__To do__. Return every line of the entries that includes the word "label".

# # #

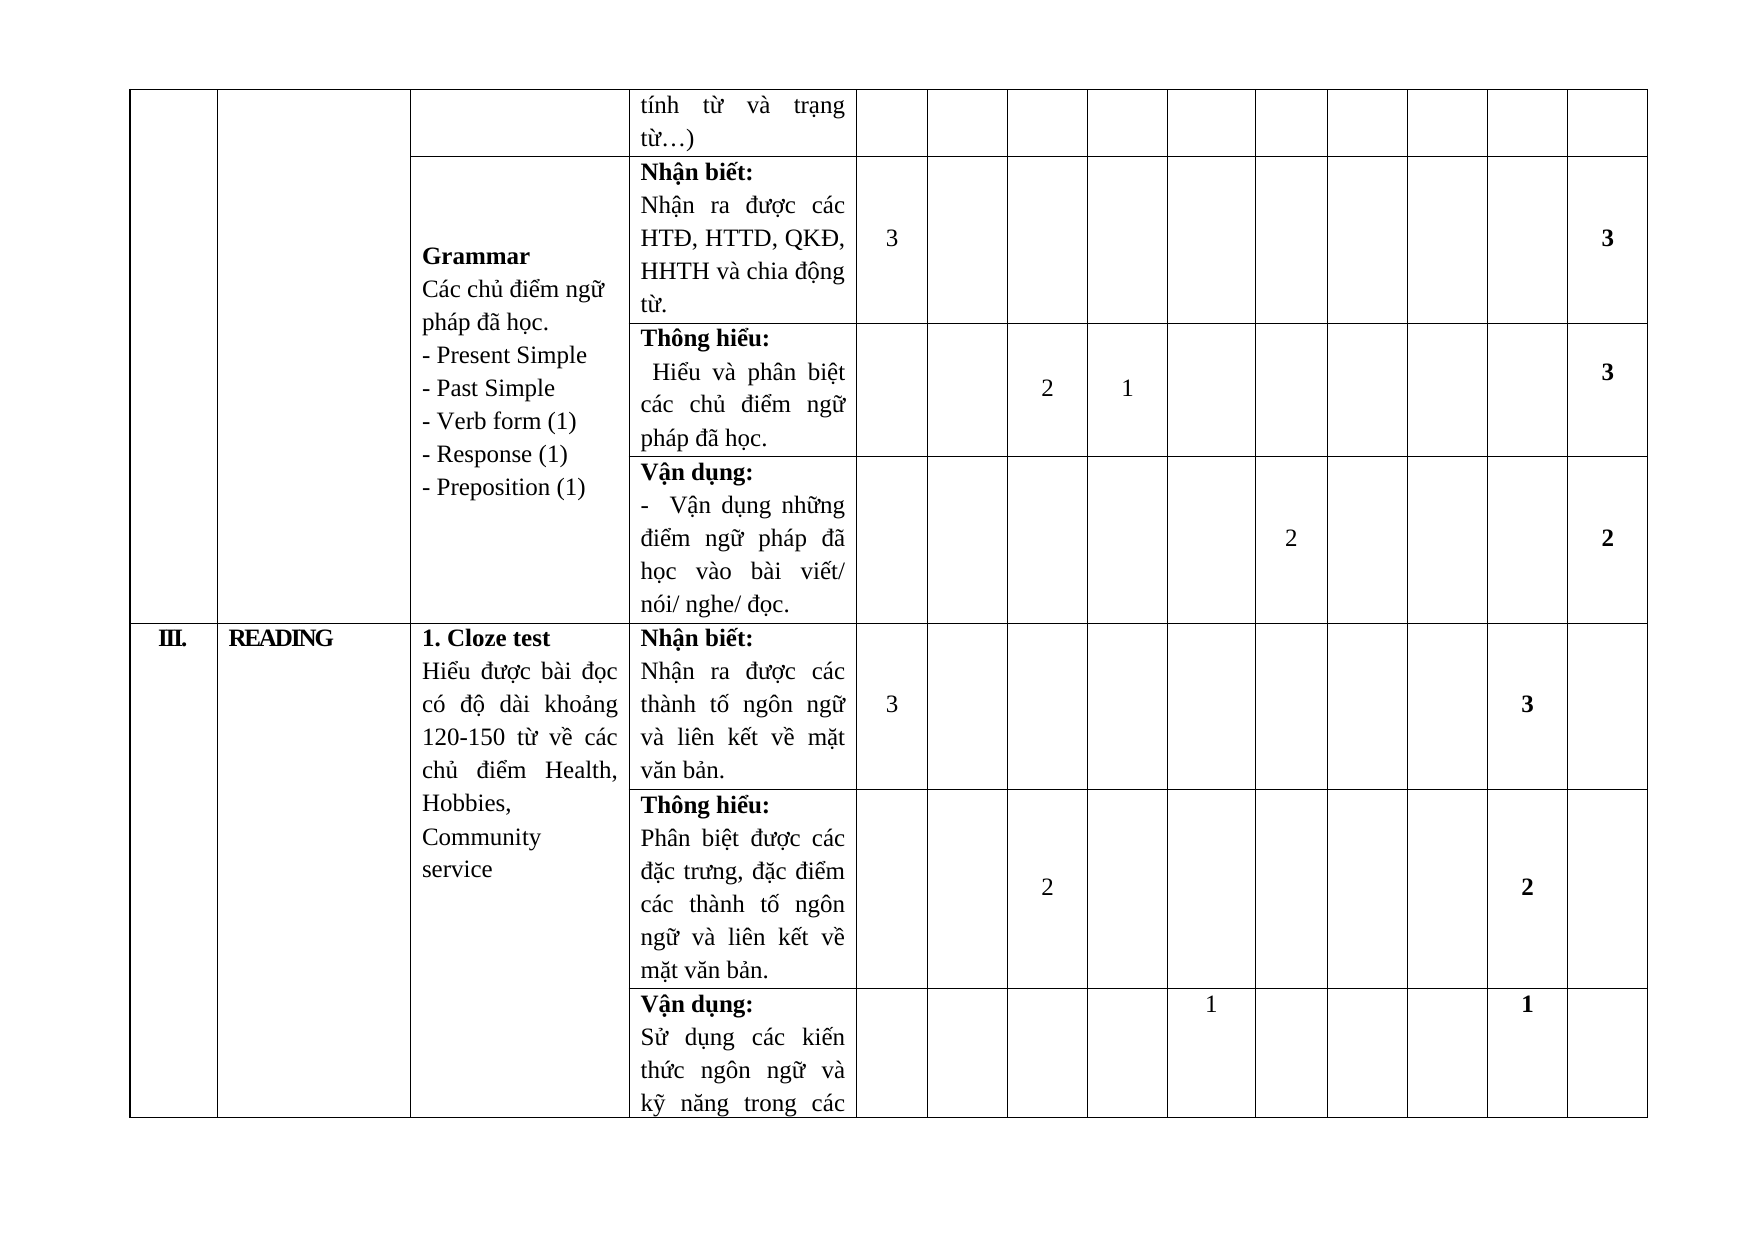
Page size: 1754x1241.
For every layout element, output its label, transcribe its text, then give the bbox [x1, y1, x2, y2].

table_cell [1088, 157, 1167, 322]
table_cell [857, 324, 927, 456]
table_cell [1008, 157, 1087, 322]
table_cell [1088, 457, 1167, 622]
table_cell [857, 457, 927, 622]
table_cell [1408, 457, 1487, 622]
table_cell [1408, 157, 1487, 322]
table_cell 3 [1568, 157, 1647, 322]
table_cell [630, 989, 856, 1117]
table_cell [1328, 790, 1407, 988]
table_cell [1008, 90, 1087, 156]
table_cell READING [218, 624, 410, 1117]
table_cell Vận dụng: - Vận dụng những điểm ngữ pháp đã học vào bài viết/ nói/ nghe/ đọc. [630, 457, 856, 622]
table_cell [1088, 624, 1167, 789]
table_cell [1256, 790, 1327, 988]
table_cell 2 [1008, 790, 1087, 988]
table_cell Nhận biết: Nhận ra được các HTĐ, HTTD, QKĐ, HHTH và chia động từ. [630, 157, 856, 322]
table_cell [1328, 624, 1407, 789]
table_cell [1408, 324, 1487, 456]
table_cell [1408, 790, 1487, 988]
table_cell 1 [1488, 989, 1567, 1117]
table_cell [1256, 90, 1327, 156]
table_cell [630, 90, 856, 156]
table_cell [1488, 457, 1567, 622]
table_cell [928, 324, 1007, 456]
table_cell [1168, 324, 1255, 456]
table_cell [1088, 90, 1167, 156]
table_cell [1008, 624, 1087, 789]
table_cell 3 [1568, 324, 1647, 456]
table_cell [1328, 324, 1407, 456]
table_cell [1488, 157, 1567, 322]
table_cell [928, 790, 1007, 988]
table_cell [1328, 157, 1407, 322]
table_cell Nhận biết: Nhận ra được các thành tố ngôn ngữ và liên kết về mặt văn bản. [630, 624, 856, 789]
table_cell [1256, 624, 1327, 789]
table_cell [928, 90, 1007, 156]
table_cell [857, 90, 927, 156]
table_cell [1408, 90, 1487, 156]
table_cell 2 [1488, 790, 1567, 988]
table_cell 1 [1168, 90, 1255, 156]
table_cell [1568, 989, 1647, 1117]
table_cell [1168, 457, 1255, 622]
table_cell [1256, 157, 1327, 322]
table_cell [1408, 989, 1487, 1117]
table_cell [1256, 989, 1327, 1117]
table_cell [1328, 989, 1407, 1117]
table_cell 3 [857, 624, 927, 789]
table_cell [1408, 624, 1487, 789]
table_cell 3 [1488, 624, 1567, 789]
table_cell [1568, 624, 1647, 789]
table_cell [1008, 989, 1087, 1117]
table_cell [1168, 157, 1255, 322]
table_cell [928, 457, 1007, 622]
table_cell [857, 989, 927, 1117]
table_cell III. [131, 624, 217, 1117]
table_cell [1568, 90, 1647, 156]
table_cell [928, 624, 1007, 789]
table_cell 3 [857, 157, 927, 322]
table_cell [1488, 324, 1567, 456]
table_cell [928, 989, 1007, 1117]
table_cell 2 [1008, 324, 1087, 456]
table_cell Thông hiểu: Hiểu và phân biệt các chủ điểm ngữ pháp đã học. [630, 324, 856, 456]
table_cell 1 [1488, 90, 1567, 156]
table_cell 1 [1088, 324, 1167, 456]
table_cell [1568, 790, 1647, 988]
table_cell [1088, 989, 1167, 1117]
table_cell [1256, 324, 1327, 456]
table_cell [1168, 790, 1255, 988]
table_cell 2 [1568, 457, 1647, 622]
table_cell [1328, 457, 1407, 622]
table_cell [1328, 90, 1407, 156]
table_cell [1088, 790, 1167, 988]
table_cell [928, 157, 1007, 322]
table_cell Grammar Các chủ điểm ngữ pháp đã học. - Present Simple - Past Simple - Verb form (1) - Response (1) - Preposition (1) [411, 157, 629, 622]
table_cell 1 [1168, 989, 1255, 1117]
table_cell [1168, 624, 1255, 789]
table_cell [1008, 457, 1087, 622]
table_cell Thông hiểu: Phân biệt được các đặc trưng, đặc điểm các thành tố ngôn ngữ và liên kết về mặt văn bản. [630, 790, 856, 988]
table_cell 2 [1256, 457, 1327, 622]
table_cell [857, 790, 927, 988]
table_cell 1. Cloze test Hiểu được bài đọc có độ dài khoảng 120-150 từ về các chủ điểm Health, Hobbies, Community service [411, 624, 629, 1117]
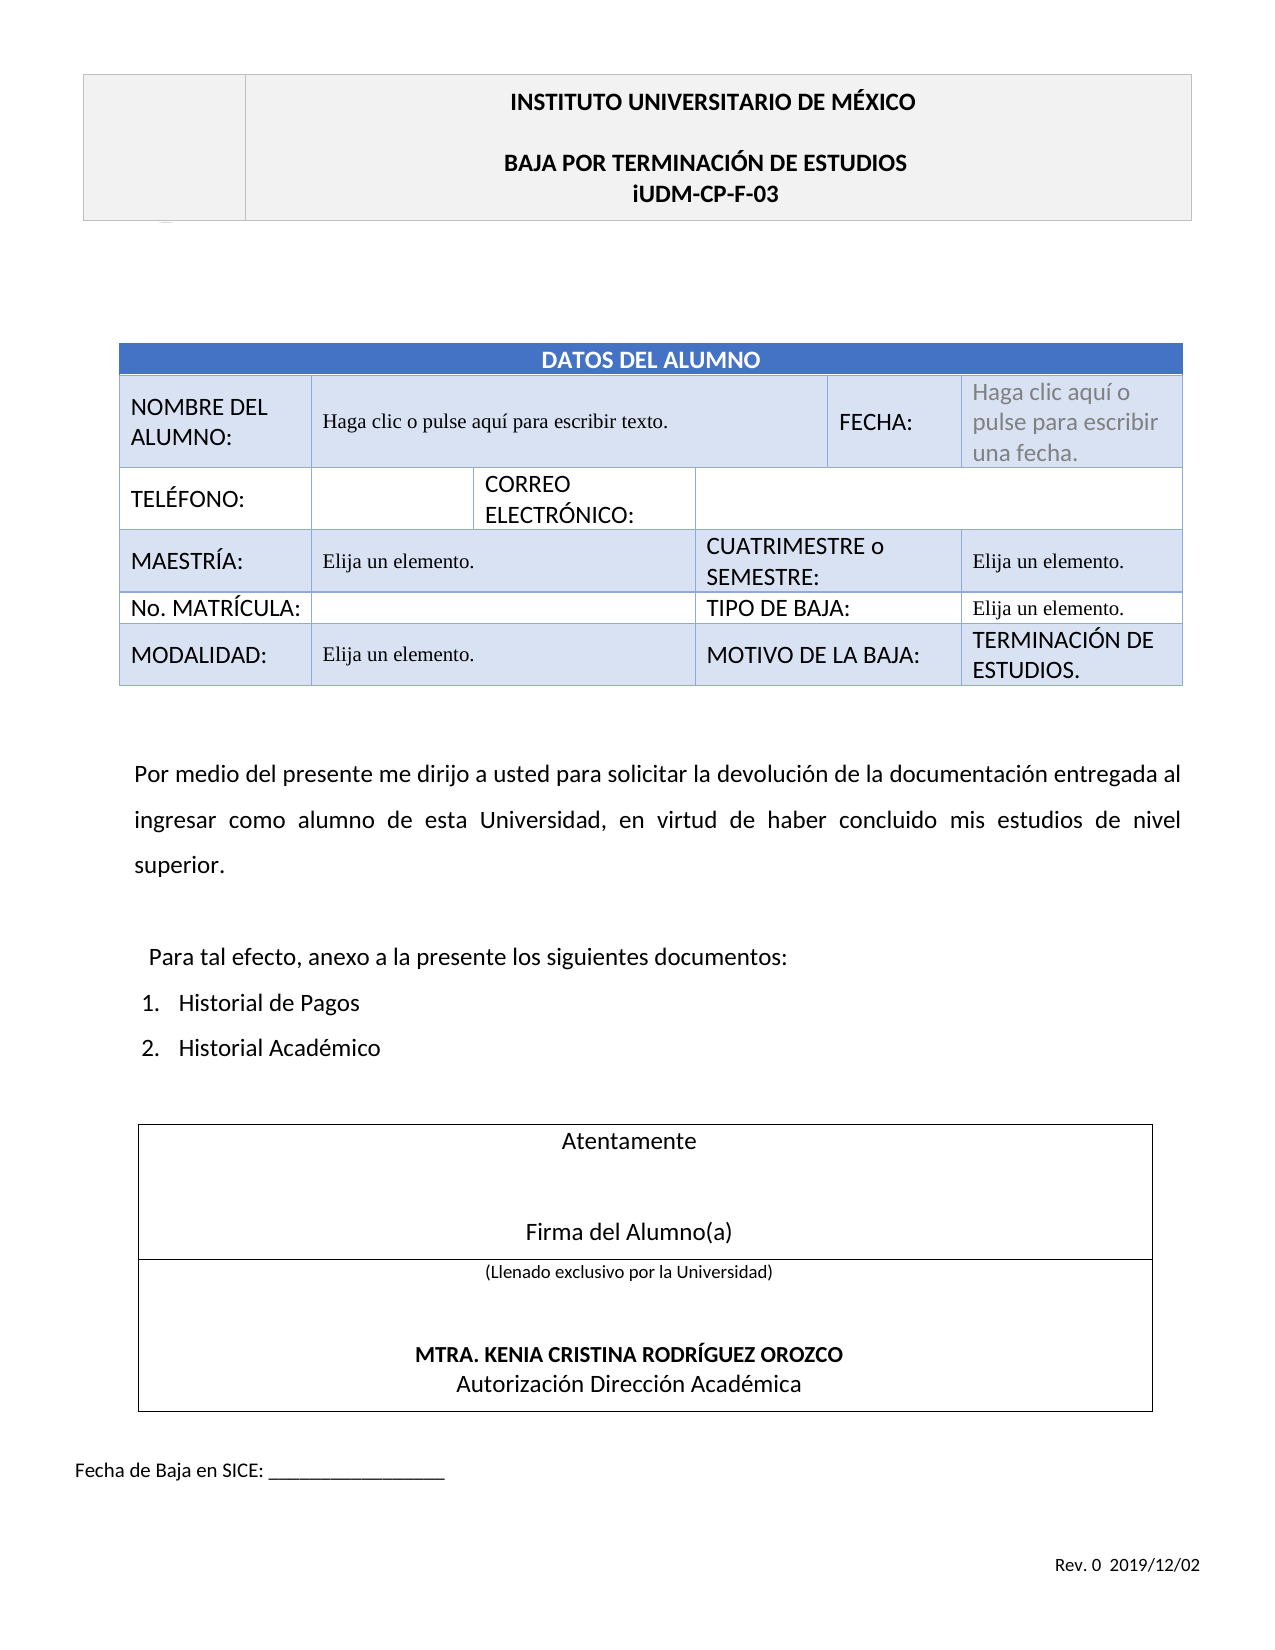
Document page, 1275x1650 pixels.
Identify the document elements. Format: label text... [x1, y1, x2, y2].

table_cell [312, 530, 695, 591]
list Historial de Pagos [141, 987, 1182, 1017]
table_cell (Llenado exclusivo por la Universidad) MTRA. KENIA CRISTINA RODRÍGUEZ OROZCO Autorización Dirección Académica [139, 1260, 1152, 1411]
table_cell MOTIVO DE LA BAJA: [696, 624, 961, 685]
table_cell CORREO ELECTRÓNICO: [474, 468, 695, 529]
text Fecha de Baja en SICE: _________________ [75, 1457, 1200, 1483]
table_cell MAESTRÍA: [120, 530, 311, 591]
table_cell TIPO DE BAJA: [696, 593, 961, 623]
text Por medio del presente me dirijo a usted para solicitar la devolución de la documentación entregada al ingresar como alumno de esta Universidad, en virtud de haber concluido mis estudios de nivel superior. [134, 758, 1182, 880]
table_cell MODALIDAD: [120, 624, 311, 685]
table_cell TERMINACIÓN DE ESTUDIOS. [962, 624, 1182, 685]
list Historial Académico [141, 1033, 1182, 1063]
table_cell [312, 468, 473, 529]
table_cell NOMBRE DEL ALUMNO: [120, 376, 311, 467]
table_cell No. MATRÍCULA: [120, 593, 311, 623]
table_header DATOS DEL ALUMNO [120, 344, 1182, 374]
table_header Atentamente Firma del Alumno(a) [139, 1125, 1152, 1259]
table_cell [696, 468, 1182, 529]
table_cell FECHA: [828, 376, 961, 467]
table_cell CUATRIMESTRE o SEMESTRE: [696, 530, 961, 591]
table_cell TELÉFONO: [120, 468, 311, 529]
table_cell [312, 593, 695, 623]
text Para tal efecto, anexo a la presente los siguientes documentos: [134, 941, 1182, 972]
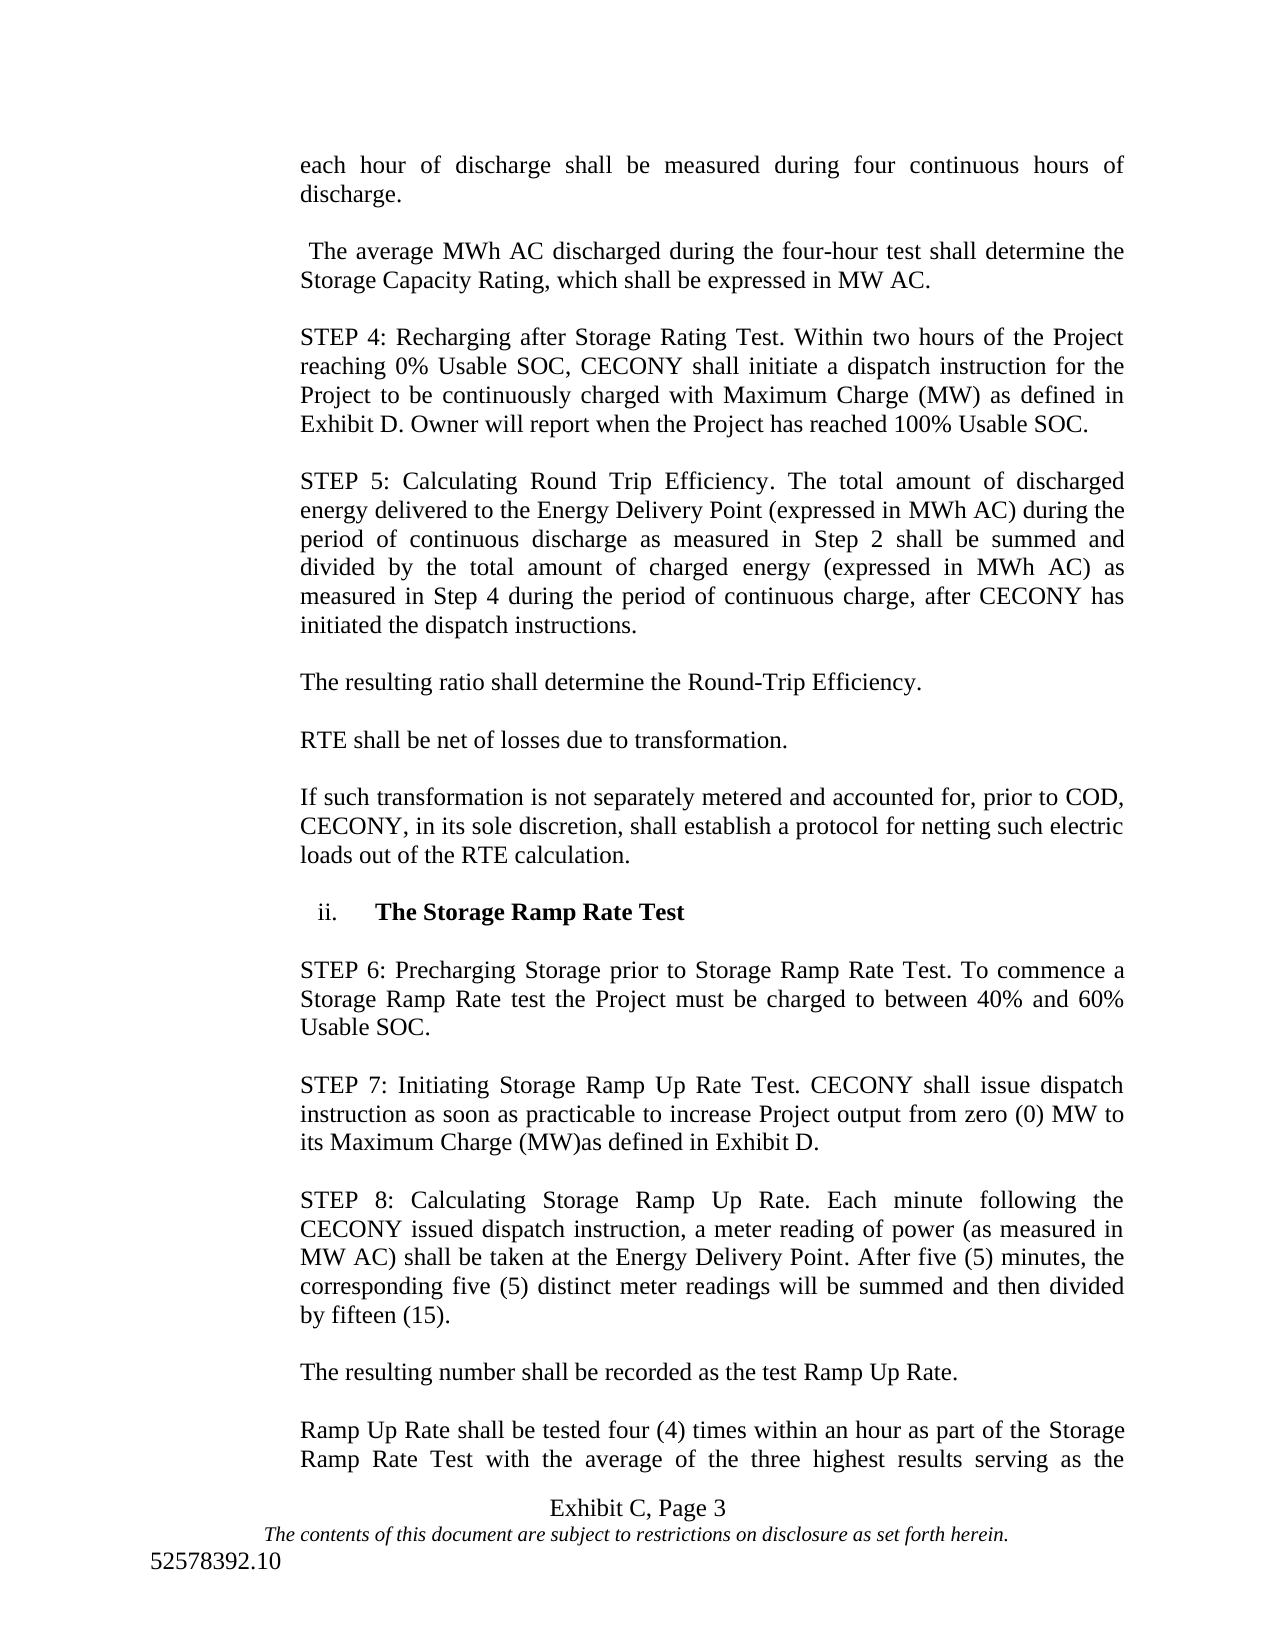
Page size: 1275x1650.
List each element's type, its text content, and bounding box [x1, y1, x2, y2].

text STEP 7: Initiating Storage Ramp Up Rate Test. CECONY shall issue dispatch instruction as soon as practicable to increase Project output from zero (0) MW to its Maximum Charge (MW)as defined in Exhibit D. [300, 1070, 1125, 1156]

# # #

__Your solution__.
For every layout element, output its label, transcribe its text, then give the bbox [x1, y1, x2, y2].
Identify the document elements. Format: label text... [x1, y1, x2, y2].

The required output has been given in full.